Data for this task:
+++

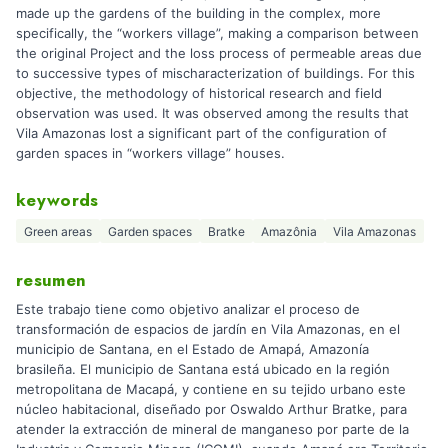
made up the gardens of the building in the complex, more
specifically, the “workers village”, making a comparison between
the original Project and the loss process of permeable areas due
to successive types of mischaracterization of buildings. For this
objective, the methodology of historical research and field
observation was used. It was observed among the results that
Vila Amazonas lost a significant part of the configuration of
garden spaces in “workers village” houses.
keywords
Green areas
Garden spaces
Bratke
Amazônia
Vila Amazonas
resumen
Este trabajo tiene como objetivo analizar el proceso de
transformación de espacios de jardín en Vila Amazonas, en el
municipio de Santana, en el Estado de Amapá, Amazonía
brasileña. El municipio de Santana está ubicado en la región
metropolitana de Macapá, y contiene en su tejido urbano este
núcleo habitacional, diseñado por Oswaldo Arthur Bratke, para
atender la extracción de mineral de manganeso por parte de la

+++

Prompt: Your task is to repeat the opening line of the entries above and each line after it, ending with the line that has "to successive types". Do not include the pictures.

Solution for this task:
made up the gardens of the building in the complex, more
specifically, the “workers village”, making a comparison between
the original Project and the loss process of permeable areas due
to successive types of mischaracterization of buildings. For this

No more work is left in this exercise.